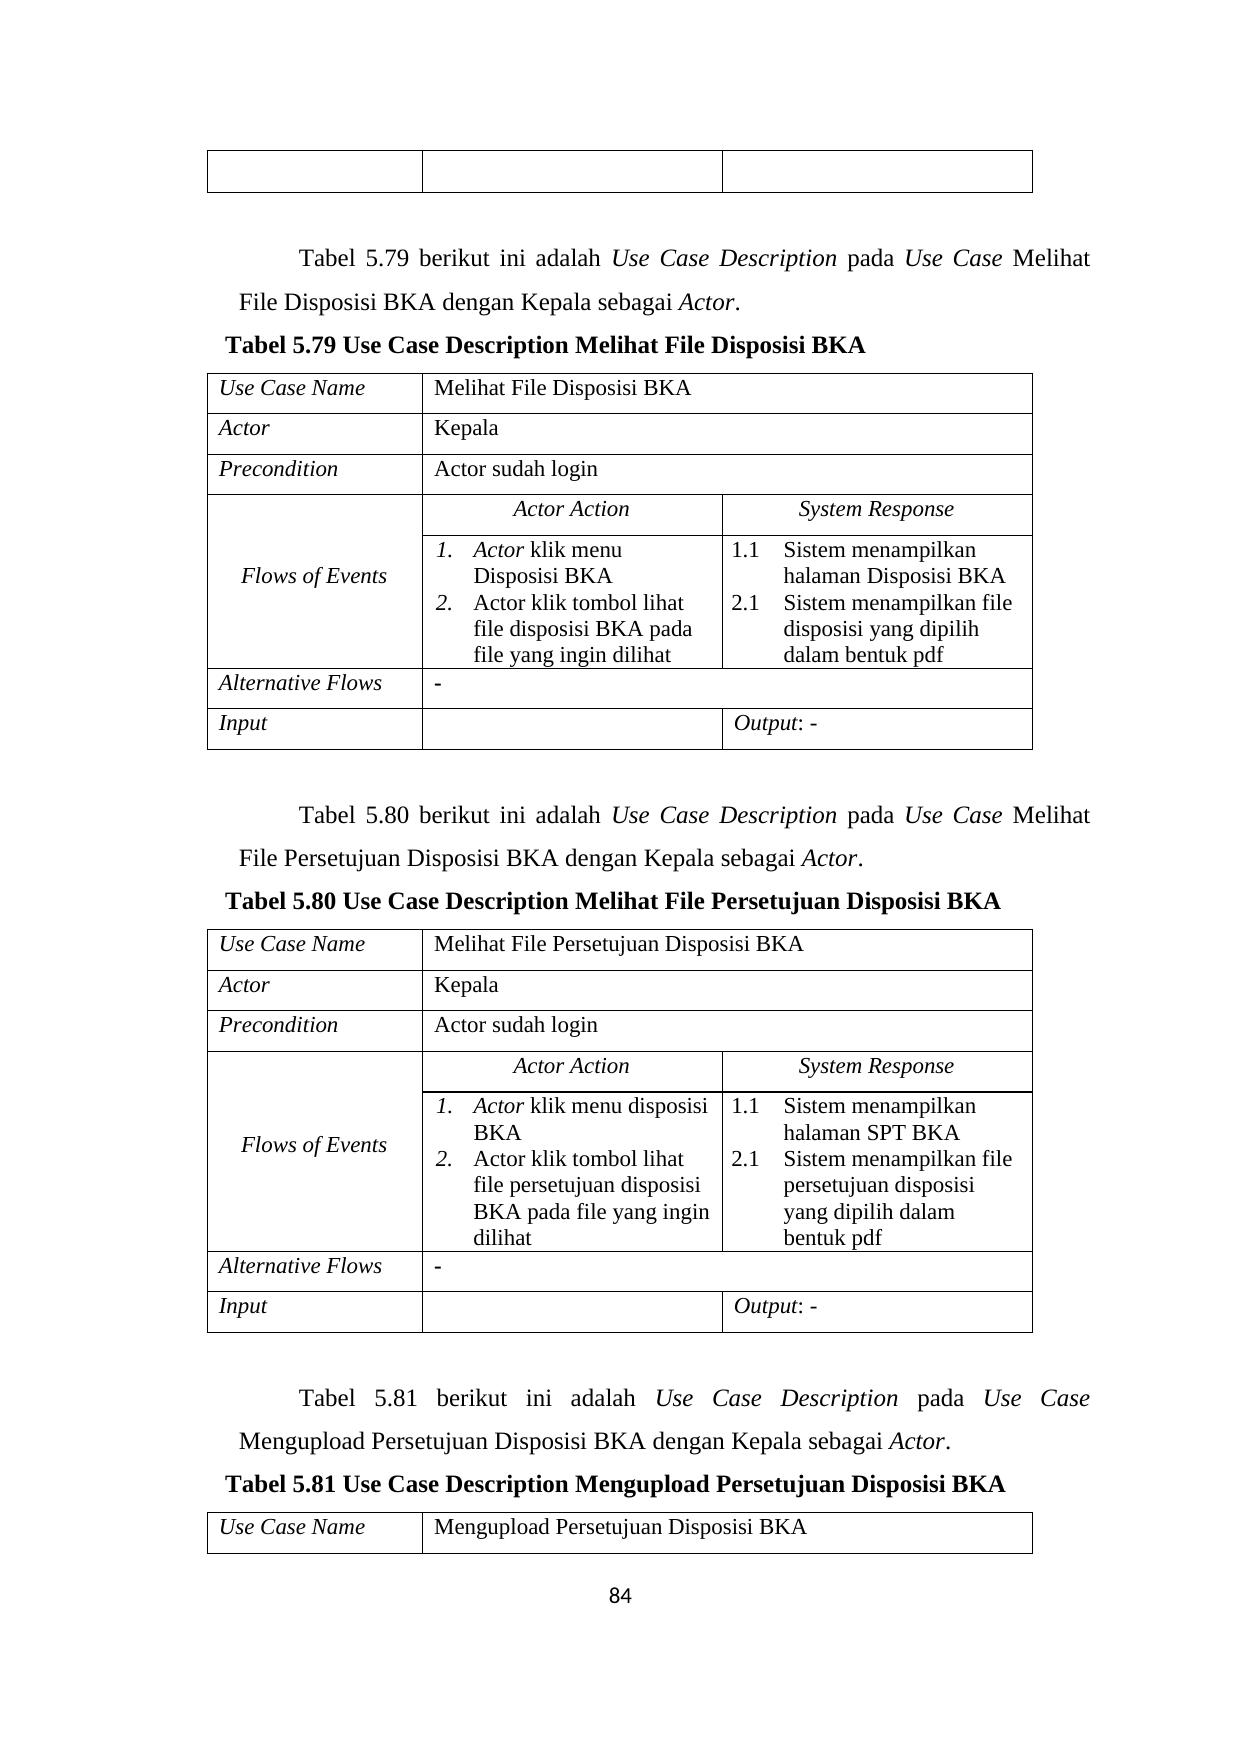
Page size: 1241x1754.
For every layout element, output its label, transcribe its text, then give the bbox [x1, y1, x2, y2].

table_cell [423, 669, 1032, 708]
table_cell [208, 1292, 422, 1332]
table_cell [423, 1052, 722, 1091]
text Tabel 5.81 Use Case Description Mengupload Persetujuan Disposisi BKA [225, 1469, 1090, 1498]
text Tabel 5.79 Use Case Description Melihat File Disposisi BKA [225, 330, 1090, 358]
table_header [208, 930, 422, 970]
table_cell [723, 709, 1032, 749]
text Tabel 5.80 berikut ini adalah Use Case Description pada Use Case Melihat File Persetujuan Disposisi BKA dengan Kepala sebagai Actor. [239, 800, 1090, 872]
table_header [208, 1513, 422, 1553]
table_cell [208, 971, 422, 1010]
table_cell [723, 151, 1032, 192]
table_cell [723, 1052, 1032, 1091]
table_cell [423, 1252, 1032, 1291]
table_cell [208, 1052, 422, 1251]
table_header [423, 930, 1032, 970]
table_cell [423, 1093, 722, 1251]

==

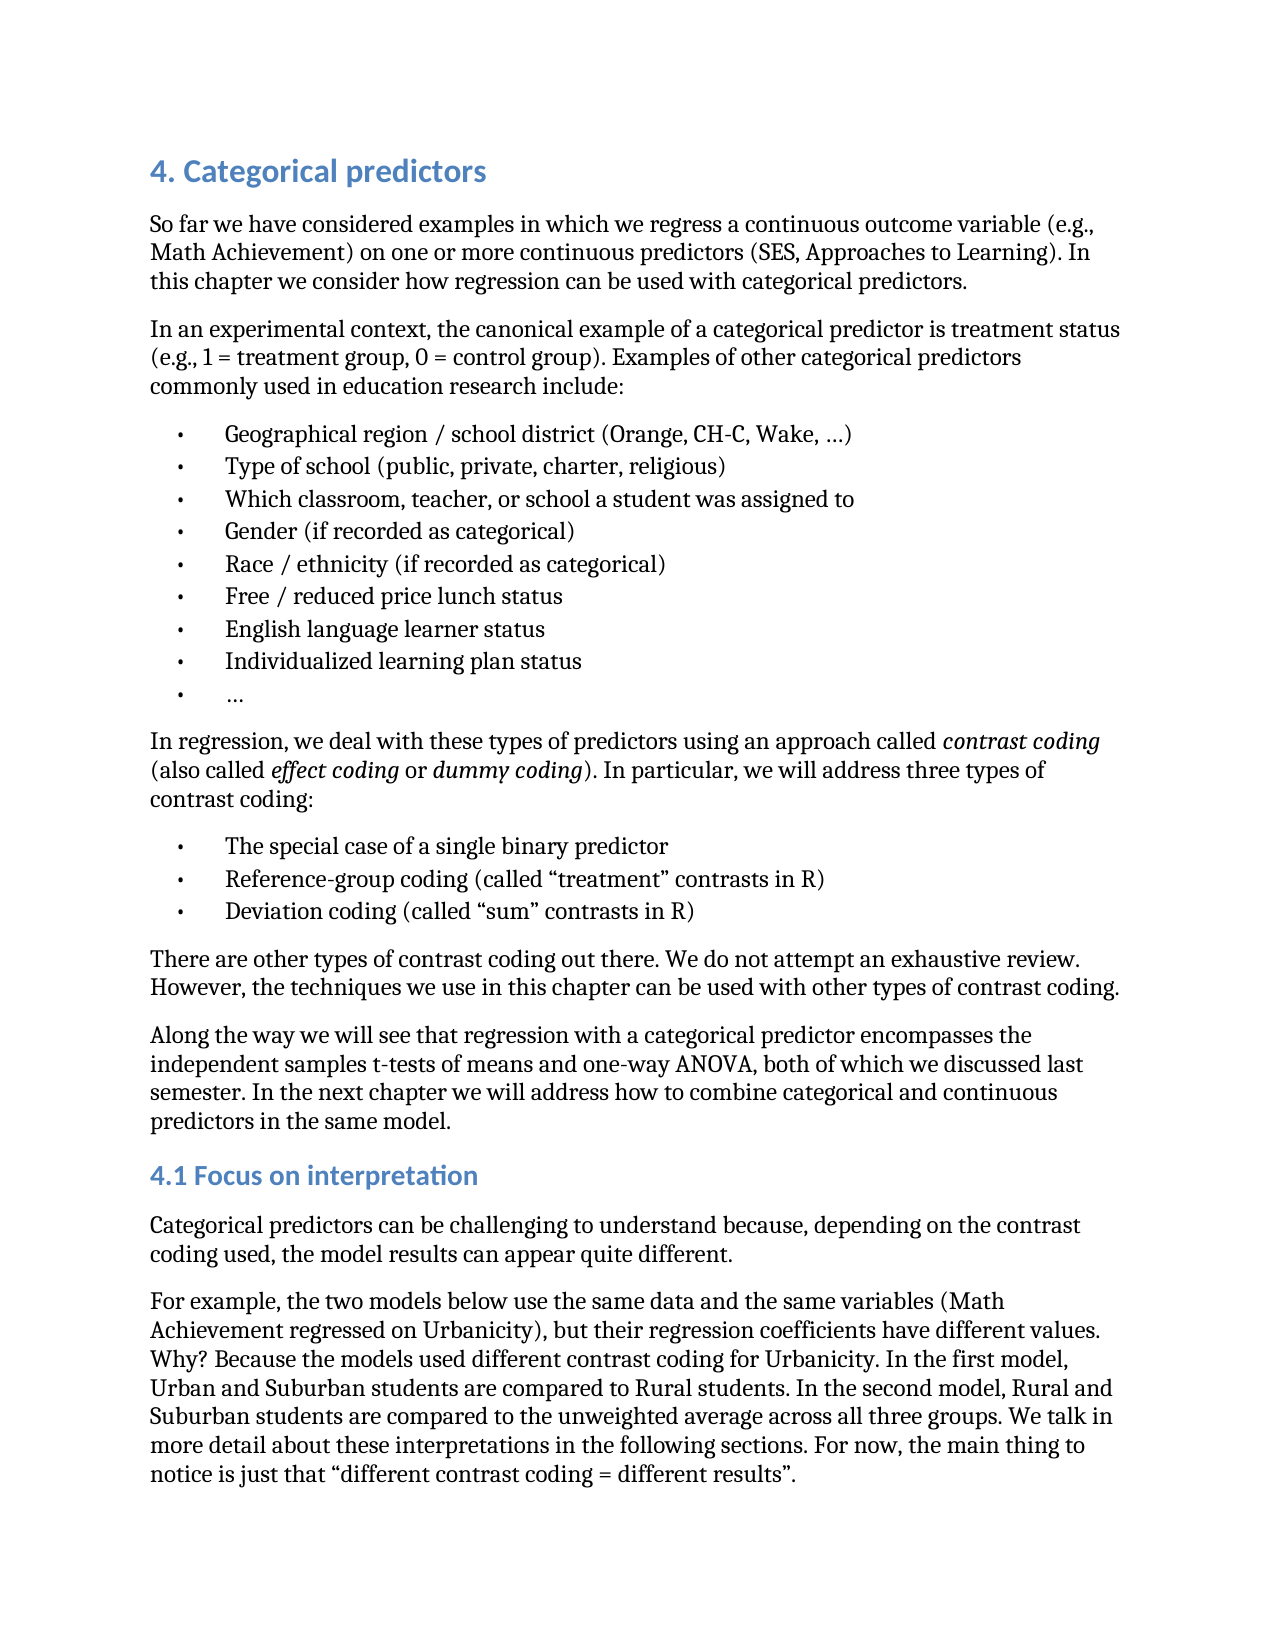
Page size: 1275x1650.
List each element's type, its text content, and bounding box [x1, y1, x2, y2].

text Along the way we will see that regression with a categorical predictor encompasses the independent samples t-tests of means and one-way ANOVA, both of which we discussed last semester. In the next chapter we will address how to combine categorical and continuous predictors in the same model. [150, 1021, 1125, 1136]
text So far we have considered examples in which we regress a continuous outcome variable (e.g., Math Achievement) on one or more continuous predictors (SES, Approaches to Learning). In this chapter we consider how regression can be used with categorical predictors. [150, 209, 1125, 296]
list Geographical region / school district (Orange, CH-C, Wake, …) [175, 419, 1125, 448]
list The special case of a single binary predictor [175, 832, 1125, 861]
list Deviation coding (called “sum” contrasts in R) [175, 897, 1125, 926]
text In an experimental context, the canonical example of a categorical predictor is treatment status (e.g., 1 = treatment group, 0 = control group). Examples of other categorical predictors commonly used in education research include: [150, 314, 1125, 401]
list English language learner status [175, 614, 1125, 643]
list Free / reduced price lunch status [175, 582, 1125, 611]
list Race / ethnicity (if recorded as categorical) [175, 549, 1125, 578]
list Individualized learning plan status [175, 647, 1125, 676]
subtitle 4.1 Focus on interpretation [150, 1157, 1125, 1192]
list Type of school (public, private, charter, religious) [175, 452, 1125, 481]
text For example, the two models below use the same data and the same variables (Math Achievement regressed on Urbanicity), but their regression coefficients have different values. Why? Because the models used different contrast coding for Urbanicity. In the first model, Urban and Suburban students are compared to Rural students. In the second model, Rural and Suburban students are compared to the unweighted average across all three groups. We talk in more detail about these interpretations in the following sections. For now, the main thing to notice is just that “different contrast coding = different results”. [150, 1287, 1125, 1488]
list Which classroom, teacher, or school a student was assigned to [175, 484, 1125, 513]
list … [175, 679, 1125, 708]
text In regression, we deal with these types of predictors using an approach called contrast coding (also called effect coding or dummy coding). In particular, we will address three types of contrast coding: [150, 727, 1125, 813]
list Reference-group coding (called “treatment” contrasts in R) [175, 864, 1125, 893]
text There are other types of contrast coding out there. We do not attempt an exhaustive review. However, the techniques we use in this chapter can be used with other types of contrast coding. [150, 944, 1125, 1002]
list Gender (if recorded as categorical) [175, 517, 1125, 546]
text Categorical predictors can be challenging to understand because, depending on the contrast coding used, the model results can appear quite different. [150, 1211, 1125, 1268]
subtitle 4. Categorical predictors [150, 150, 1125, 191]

## TASK DETAILS
Find and copy each line in the material above where the string "Page" occurs.

## WRITTEN ANSWER
Page size: 1241x1754.
Page size: 1275x1650.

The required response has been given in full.